Integration is a fundamental technique in calculus. It is often described as the process of finding antiderivatives. It's like working backwards from derivatives to determine the original function. In the given exercise, we have a derivative expressed as a simple algebraic expression: \(f'(x) = 2x\).
To find the original function \(f(x)\), we need to integrate \(2x\). When integrating powers of \(x\), we use the basic rule: the integral of \(x^n\) is \(\frac{x^{n+1}}{n+1} + C\).
Applying this to \(2x\), we get:

• The integral of \(2x\) is \(x^2 + C\).

Here, \(C\) represents the constant of integration, an indefinite number that appears because integration is an inverse operation to differentiation. Understanding how to perform integration is crucial for solving calculus problems like finding the original function from its derivative.

Initial conditions play a critical role in determining the specific solution to a differential equation. After integrating a derivative, we often end up with a general form of the antiderivative, which includes a constant \(C\).
To find a particular solution, we need to use given conditions at specific points, known as initial conditions.
Let's consider how initial conditions are used in the example:

• For \(f(0) = 0\), substituting gives the equation \(0 = 0^2 + C\), leading to \(C = 0\).
• For \(f(1) = 0\), follow the equation \(0 = 1^2 + C\), simplifying to \(C = -1\).
• Finally, for \(f(-2) = 3\), substitute into \(f(x) = x^2 + C\) to find \(4 + C = 3\), thus \(C = -1\).
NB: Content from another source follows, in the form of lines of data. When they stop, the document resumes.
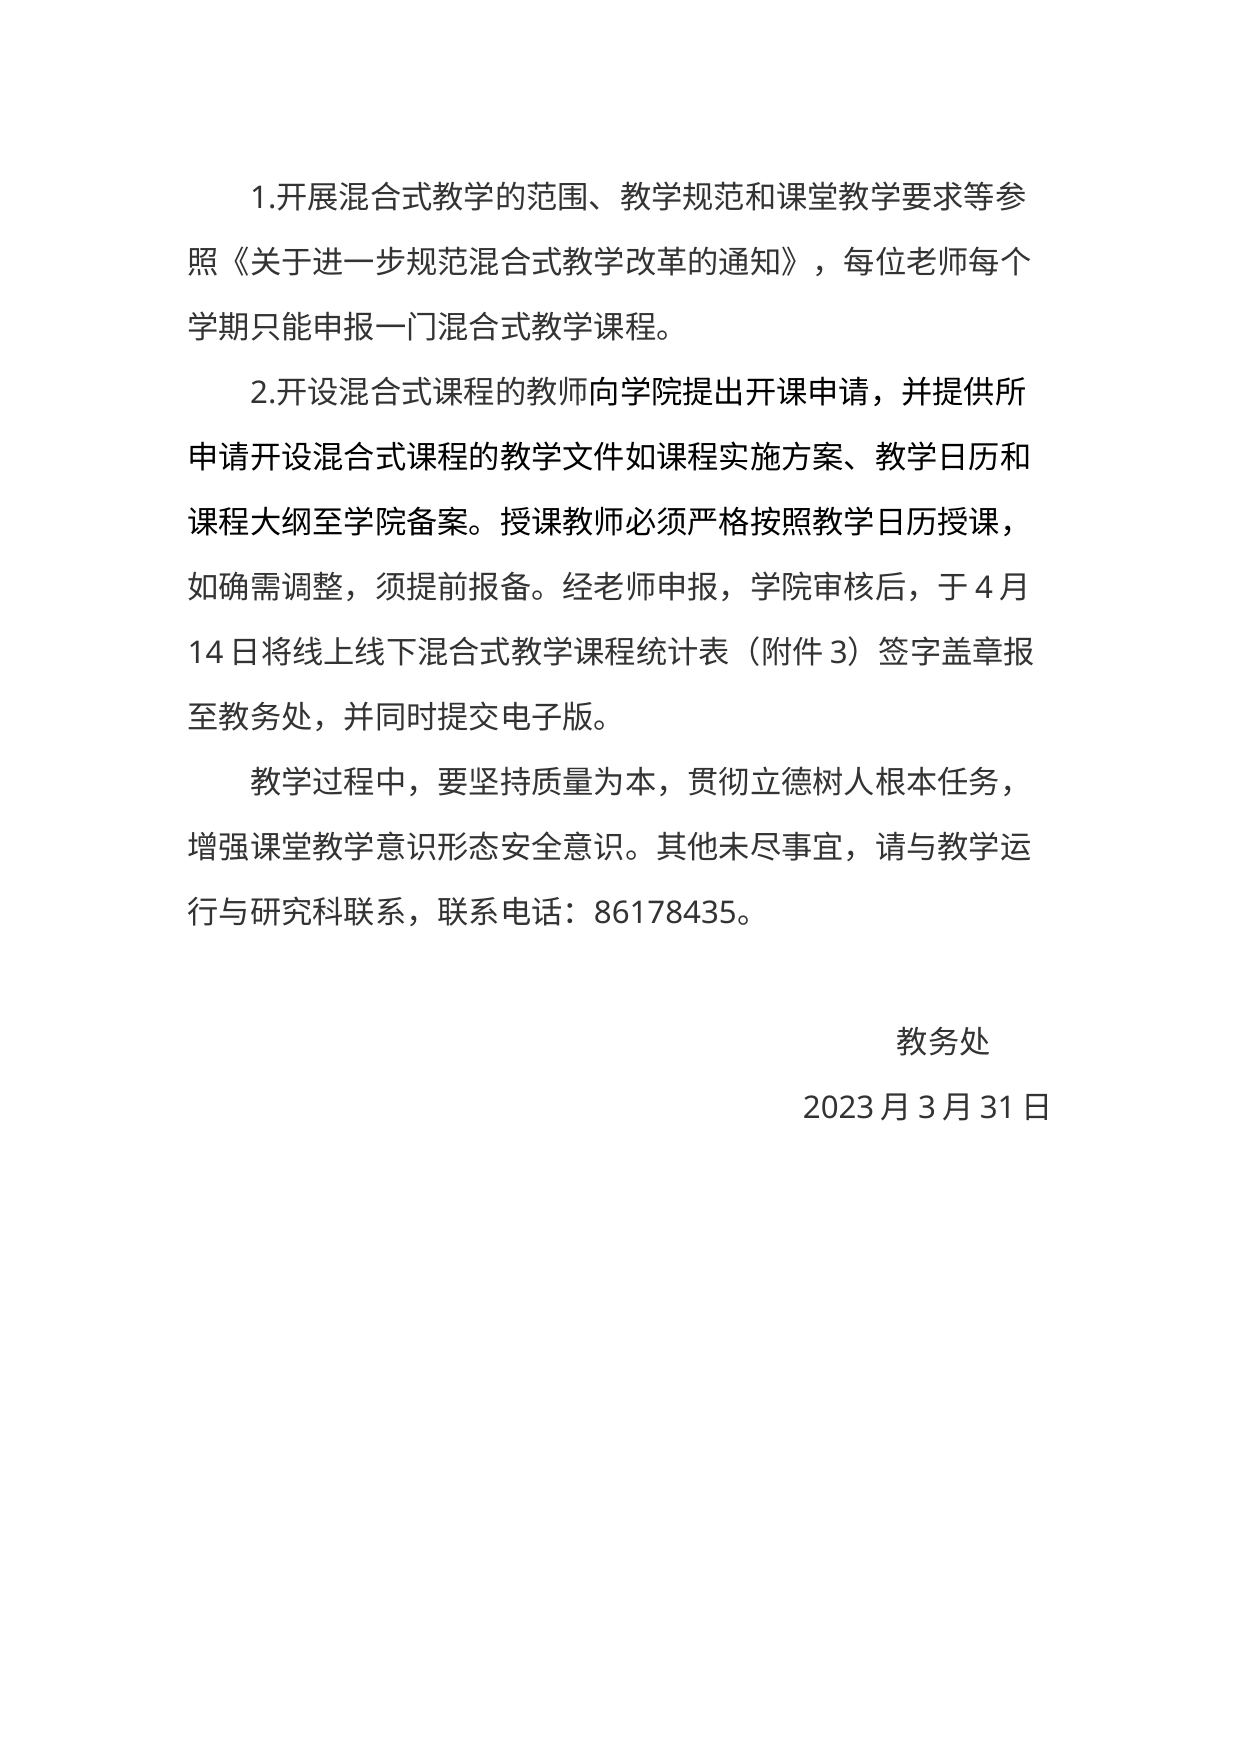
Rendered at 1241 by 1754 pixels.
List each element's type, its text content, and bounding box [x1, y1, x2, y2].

text 教学过程中，要坚持质量为本，贯彻立德树人根本任务，增强课堂教学意识形态安全意识。其他未尽事宜，请与教学运行与研究科联系，联系电话：86178435。 [187, 747, 1053, 942]
text 2.开设混合式课程的教师向学院提出开课申请，并提供所申请开设混合式课程的教学文件如课程实施方案、教学日历和课程大纲至学院备案。授课教师必须严格按照教学日历授课，如确需调整，须提前报备。经老师申报，学院审核后，于4月14日将线上线下混合式教学课程统计表（附件3）签字盖章报至教务处，并同时提交电子版。 [187, 357, 1053, 747]
text 教务处 [187, 1007, 990, 1072]
text 1.开展混合式教学的范围、教学规范和课堂教学要求等参照《关于进一步规范混合式教学改革的通知》，每位老师每个学期只能申报一门混合式教学课程。 [187, 162, 1053, 357]
text 2023月3月31日 [187, 1072, 1053, 1137]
Each initial condition offers a unique value for \(C\) that best fits the scenario and provides the specific solution we need. This way, the initial conditions complete the process of finding the function accurately.

Function evaluation involves substituting specific values into the function to discover further properties or verify results. In our exercise, after determining the function \(f(x)\) with the proper \(C\), we substitute \(x = 2\) to find \(f(2)\).
Let's see how this works in the context of our exercise:

• When \(C = 0\), we find \(f(x) = x^2\), leading to \(f(2) = 2^2 = 4\).
• With \(C = -1\), the function becomes \(f(x) = x^2 - 1\), and \(f(2) = 2^2 - 1 = 3\).

By substituting \(x = 2\) into these expressions, we calculate the specific value of the function, which represents a real-world quantity or satisfies the condition of a problem. Function evaluation is particularly useful in practical applications like physics or engineering, wherein one needs to assess specific points within a system. This practice enables deeper insights and predictions based on calculated scenarios.